Installing a Transmission Cooler


To install a transmission cooler you will need only simple hand tools and the cooler itself. There are a number of them out there but one several of us have used fits nicely and works well. It's a B&M 19,000 GVW unit and you can purchase it at many speed shops or through mail order from Jegs or Summit Racing.

Most of the kits supply the fittings, however you may have to adapt the fittings to your needs. Most of the supplied fittings are 5/16" fittings, but on the GP you'll need 5/8" fittings. Take care of this adaptation in advance or you won't be driving the vehicle anywhere.

Optional: When installing the cooler, some believe it is also good to switch to synthetic transmission fluid and change the filter. Some of us use Red Line ATF (Dexron III equivalent) for this purpose. It is supposed to keep your transmission cooler and operating better than standard fluid, but will run you about $8 per quart (and you'll need 8 or 9 quarts) so it can be a bit expensive. Since you'll have the car up anyway, this is a good time to do this upgrade. See the Helm's manual for more details on changing the fluid.

The Upgrade:

You will need to jack the front end up or put it up on ramps. Either way, make sure it is secure. You will be crawling under it, and you definitely don't want your GP to fall on you! Make sure it's nice and high so you can work comfortably.

To begin, remove the lower air dam at the base of the radiator. This is held on with about 6-8 bolts that are right on the bottom and easy to see.

Decide which location you would like to use to tap into the fluid lines. They run from the transmission to the right (passenger) side of the radiator. The return line runs from the top of the radiator to the pan and the supply runs from the transmission housing to bottom of the radiator. The bottom of the transmission has the two lines coming out from it, and the lines are as shown in the following picture (click for a larger view):

Here's a view of the same lines, this time looking at them from above the car in-between the radiator and the engine (click for larger view):

It is normally preferable to have the external cooler plumbed in series with the return line. This provides the most efficient cooling by about 5%. However, the port at the top of the radiator where the return line exits is kind of a tight squeeze to work with, so you can tap into it at the transmission but this requires running longer fluid lines back to the radiator area (some of us have done this with no problems). If you plan to do this, you may tap directly into the existing connection near the radiator as shown in the following photo (click for larger view). In the photo, notice that I cut off the existing hose and attached the hose to be connected to the cooler instead. In the picture you can also see the attachment I made in the other line.

Alternatively, plumb into the supply line. It has slightly less cooling efficiency but simplifies the installation a little bit (no picture available).

Remove the appropriate lines and hook up the fittings. Be sure to seal any non-flare fittings or they might leak.
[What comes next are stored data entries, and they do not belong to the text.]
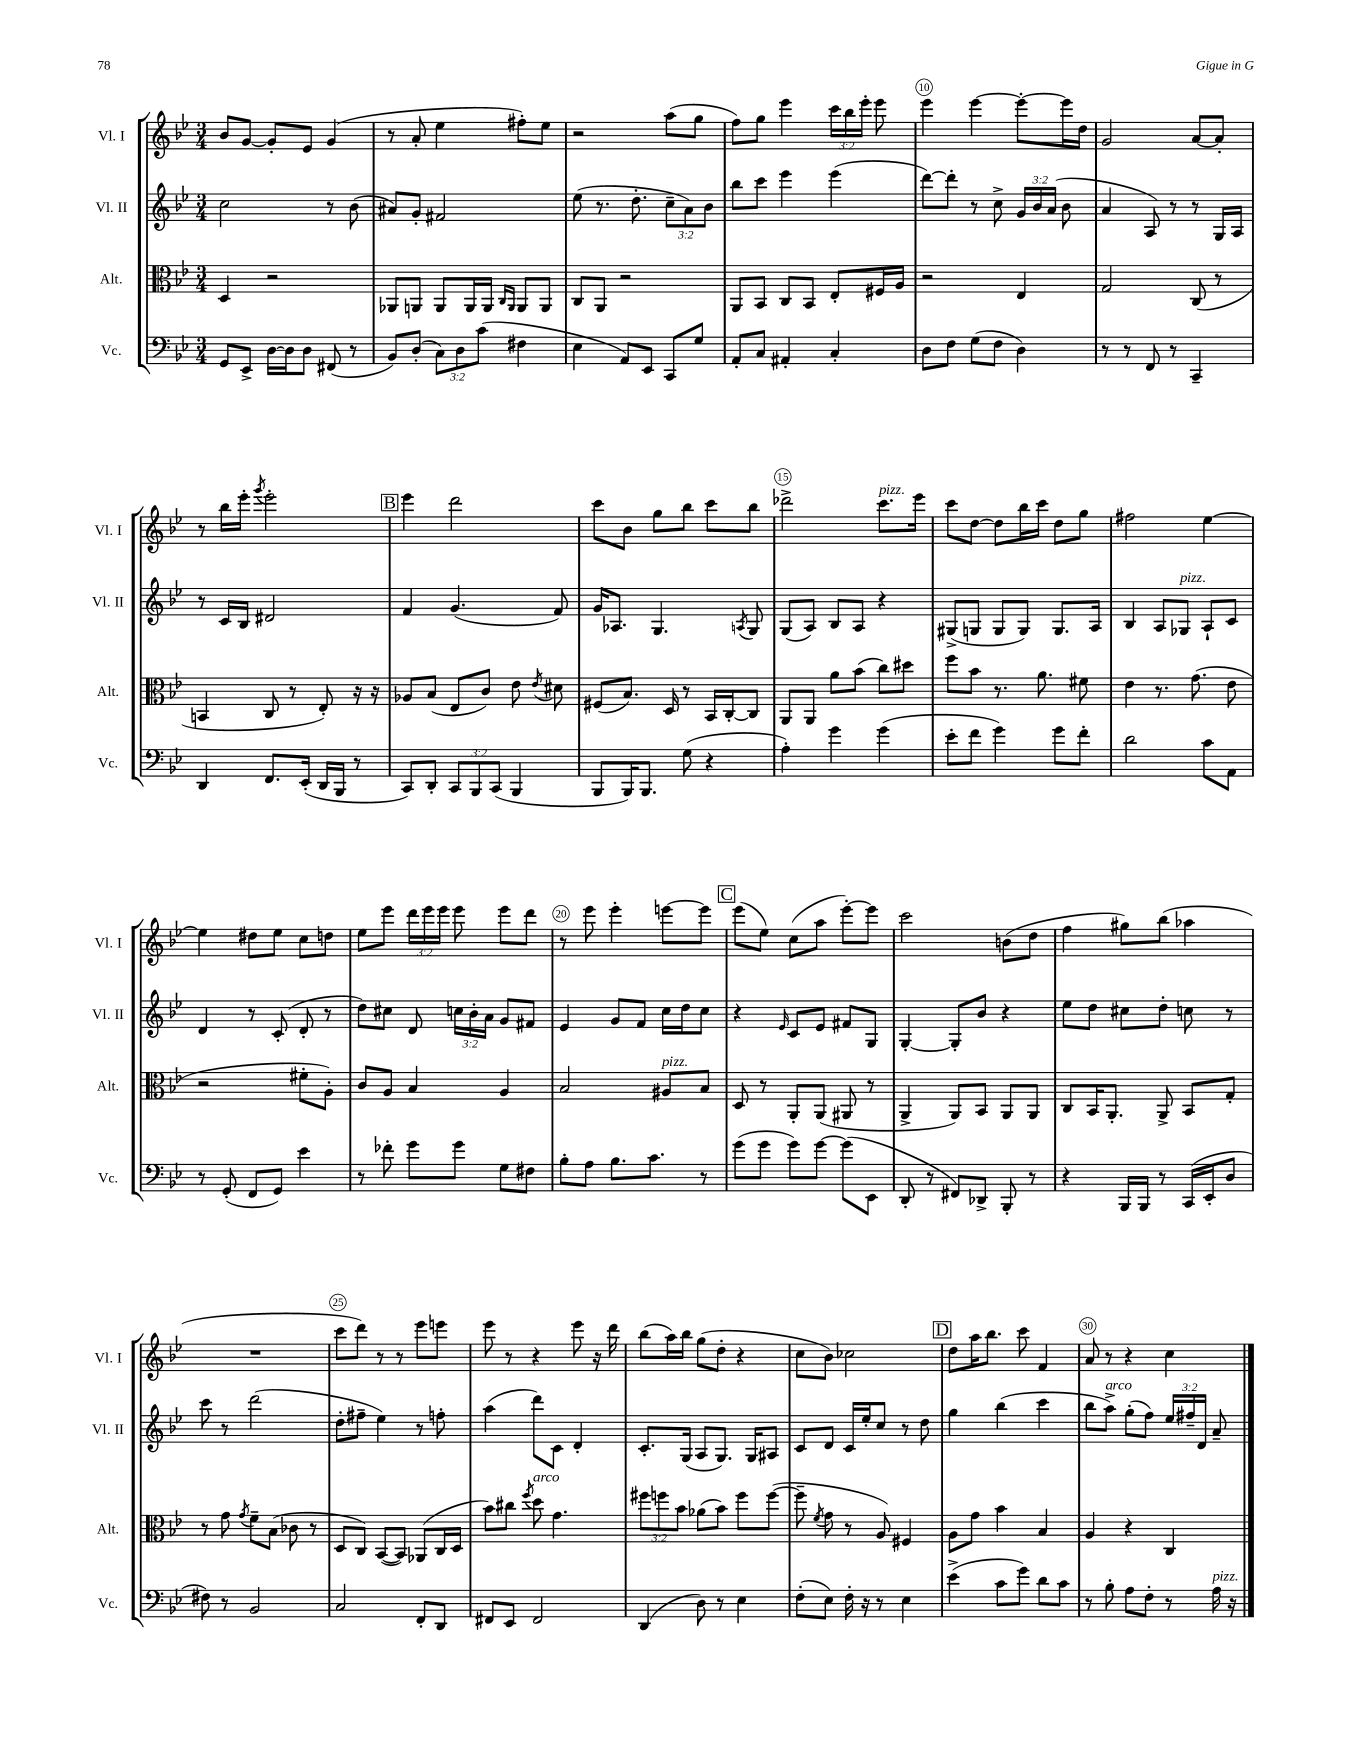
<<
\new StaffGroup <<
\new Staff = "s0" \with { instrumentName = "Vl. I" shortInstrumentName = "Vl. I" } {
    \clef treble \key bes \major \numericTimeSignature \time 3/4 \override Staff.TupletNumber.text = #tuplet-number::calc-fraction-text
    \autoBeamOff bes'8[ g'8]~ g'8[-. ees'8] g'4( |
    r8 a'8-. ees''4 fis''8[-.) ees''8] |
    r2 a''8[( g''8] |
    f''8[) g''8] ees'''4 \tuplet 3/2 { c'''16[ bes''16 ees'''16]-. } ees'''8 |
    ees'''4 ees'''4~ ees'''8[~-. ees'''16 d''16] |
    g'2 a'8[~ a'8]-. |
    r8 bes''16[ ees'''16]-. \acciaccatura { g'''8 } ees'''2-. |
    \mark \markup { \box "B" } ees'''4 d'''2 |
    c'''8[ bes'8] g''8[ bes''8] c'''8[ bes''8] |
    des'''2-> c'''8.[^\markup { \italic "pizz." } ees'''16] |
    c'''8[ d''8]~ d''8[ bes''16 c'''16] d''8[ g''8] |
    fis''2 ees''4~ |
    ees''4 dis''8[ ees''8] c''8[ d''8] |
    ees''8[ ees'''8] \tuplet 3/2 { d'''16[ ees'''16 ees'''16] } ees'''8 ees'''8[ d'''8] |
    r8 ees'''8 ees'''4-. e'''8[~ e'''8] |
    \mark \markup { \box "C" } ees'''8[( ees''8]) c''8[( a''8] ees'''8[~-.) ees'''8] |
    c'''2 b'8[( d''8] |
    f''4 gis''8[) bes''8]( aes''4 |
    R2. |
    c'''8[ d'''8]) r8 r8 ees'''8[ e'''8] |
    ees'''8 r8 r4 ees'''8 r16 d'''16 |
    bes''8[( a''16) bes''16] g''8[( d''8]-. r4 |
    c''8[ bes'8]) ces''2 |
    \mark \markup { \box "D" } d''8[ a''16 bes''8.] c'''8 f'4 |
    a'8 r8 r4 c''4 \bar "|." |
}
\new Staff = "s1" \with { instrumentName = "Vl. II" shortInstrumentName = "Vl. II" } {
    \clef treble \key bes \major \numericTimeSignature \time 3/4 \override Staff.TupletNumber.text = #tuplet-number::calc-fraction-text
    \autoBeamOff c''2 r8 bes'8( |
    ais'8[) g'8]-. fis'2 |
    ees''8( r8. d''8.-. \tuplet 3/2 { c''8[-- a'8) bes'8] } |
    bes''8[ c'''8] ees'''4 ees'''4( |
    d'''8[~) d'''8]-. r8 c''8-> \tuplet 3/2 { g'16[ bes'16 a'16]( } bes'8 |
    a'4 a8) r8 r8 g16[ a16] |
    r8 c'16[ bes16] dis'2 |
    \mark \markup { \box "B" } f'4 g'4.( f'8) |
    g'16[ aes8.] g4. \acciaccatura { a8 } g8 |
    g8[( a8]) bes8[ a8] r4 |
    gis8[->( g8] g8[ g8]) g8.[ a16] |
    bes4 a8[ ges8]^\markup { \italic "pizz." } a8[-! c'8] |
    d'4 r8 c'8-.( d'8-. r8 |
    d''8[) cis''8] d'8 \tuplet 3/2 { c''16[ bes'16-. a'16] } g'8[ fis'8] |
    ees'4 g'8[ f'8] c''16[ d''16 c''8] |
    \mark \markup { \box "C" } r4 \grace { ees'16 } c'8[ ees'8] fis'8[ g8] |
    g4~-. g8[-. bes'8] r4 |
    ees''8[ d''8] cis''8[ d''8]-. c''8 r8 |
    c'''8 r8 d'''2( |
    d''8[-. fis''8]-- ees''4) r8 f''8-. |
    a''4( d'''8[) c'8] d'4-. |
    c'8.[-. g16]( a8[ g8.]) g16[ ais8] |
    c'8[ d'8] c'16[ ees''16-. c''8] r8 d''8 |
    \mark \markup { \box "D" } g''4 bes''4( c'''4 |
    bes''8[ a''8]->^\markup { \italic "arco" }) g''8[-.( f''8]) \tuplet 3/2 { ees''16[ fis''16-- d'16] } a'8-- \bar "|." |
}
\new Staff = "s2" \with { instrumentName = "Alt." shortInstrumentName = "Alt." } {
    \clef alto \key bes \major \numericTimeSignature \time 3/4 \override Staff.TupletNumber.text = #tuplet-number::calc-fraction-text
    \autoBeamOff d4 r2 |
    aes,8[ a,8] a,8[ a,16 a,16] \grace { c16[ a,16] } a,8[ a,8] |
    c8[ a,8] r2 |
    a,8[ bes,8] c8[ bes,8] ees8[-. fis16 a16] |
    r2 ees4 |
    g2 c8( r8 |
    b,4 c8 r8 ees8-.) r16 r16 |
    \mark \markup { \box "B" } aes8[ bes8]( ees8[ c'8]) ees'8 \acciaccatura { ees'8 } dis'8 |
    fis8[( bes8.]) d16 r8 bes,16[ c16~-. c8] |
    a,8[ a,8] a'8[ bes'8]( c''8[) dis''8] |
    f''8[ bes'8] r8. a'8. fis'8 |
    ees'4 r8. g'8.( ees'8 |
    r2 fis'8[-. a8]-.) |
    c'8[ a8] bes4 a4 |
    bes2 ais8[^\markup { \italic "pizz." } bes8] |
    \mark \markup { \box "C" } d8 r8 a,8[-. a,8]( ais,8 r8 |
    a,4-> a,8[) bes,8] a,8[ a,8] |
    c8[ bes,16 a,8.]-. a,8-> bes,8[ g8]-. |
    r8 g'8 \acciaccatura { g'8 } f'8[-- bes8]( ces'8 r8 |
    d8[ c8]) bes,8[~( bes,8]) aes,8[( c16 d16] |
    bes'8[) cis''8] \acciaccatura { f''8 } d''8^\markup { \italic "arco" } g'4. |
    \tuplet 3/2 { fis''8[ f''8 bes'8] } aes'8[( bes'8]) f''8[ f''8]~( |
    f''8-- \acciaccatura { f'8 } g'8 r8 a8) fis4 |
    \mark \markup { \box "D" } a8[ g'8] bes'4 bes4 |
    a4 r4 c4 \bar "|." |
}
\new Staff = "s3" \with { instrumentName = "Vc." shortInstrumentName = "Vc." } {
    \clef bass \key bes \major \numericTimeSignature \time 3/4 \override Staff.TupletNumber.text = #tuplet-number::calc-fraction-text
    \autoBeamOff g,8[ ees,8]-> d16[~ d16 d8] fis,8( r8 |
    bes,8[) d8]-.( \tuplet 3/2 { c8[) d8 c'8]( } fis4 |
    ees4 a,8[) ees,8] c,8[ g8] |
    a,8[-. c8] ais,4-. c4-. |
    d8[ f8] g8[( f8] d4) |
    r8 r8 f,8 r8 c,4-- |
    d,4 f,8.[ ees,16]-.( d,16[ bes,,16] r8 |
    \mark \markup { \box "B" } c,8[) d,8]-. \tuplet 3/2 { c,8[ bes,,8 c,8]( } bes,,4 |
    bes,,8[ bes,,16) bes,,8.] g8( r4 |
    a4-.) g'4 g'4( |
    ees'8[-. f'8] g'4) g'8[ f'8]-. |
    d'2 c'8[ a,8] |
    r8 g,8-.( f,8[ g,8]) ees'4 |
    r8 fes'8-. g'8[ g'8] g8[ fis8] |
    bes8[-. a8] bes8.[ c'8.] r8 |
    \mark \markup { \box "C" } g'8[( g'8] g'8[) g'8]~ g'8[( ees,8] |
    d,8-. r8 fis,8[) des,8]-> bes,,8-. r8 |
    r4 bes,,16[ bes,,16] r8 c,16[( ees,16-. d8] |
    fis8) r8 bes,2 |
    c2 f,8[-. d,8] |
    fis,8[ ees,8] fis,2 |
    d,4( d8) r8 ees4 |
    f8[-.( ees8]) f16-. r16 r8 ees4 |
    \mark \markup { \box "D" } ees'4->( c'8[ g'8]) d'8[ c'8] |
    r8 bes8-. a8[ f8]-. r8 a16^\markup { \italic "pizz." } r16 \bar "|." |
}
>>
>>
\layout { \context { \Score currentBarNumber = #6 \override BarNumber.break-visibility = ##(#f #t #t) barNumberVisibility = #(every-nth-bar-number-visible 5) \override BarNumber.stencil = #(make-stencil-circler 0.1 0.3 ly:text-interface::print) } }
Mount the cooler low on the front of the radiator using the supplied fasteners (preferably to the side you are planning on running the lines to) as shown in the photo below (click for larger view):

Run the lines from the fittings to the cooler. Be sure the are not hanging down or rubbing on an edge surface.

Before you install the air dam, you might need to trim it a bit to allow clearance for the lines. Re-install the air dam.
Crank it and allow pressure to build. Check for leaks at every point in the fluid flow. If there are leaks, shut off the vehicle and fix them. Otherwise take the car for a spin and heat up the fluid, (which should take about 10 minutes). Come back and check for leaks again, and repair if necessary.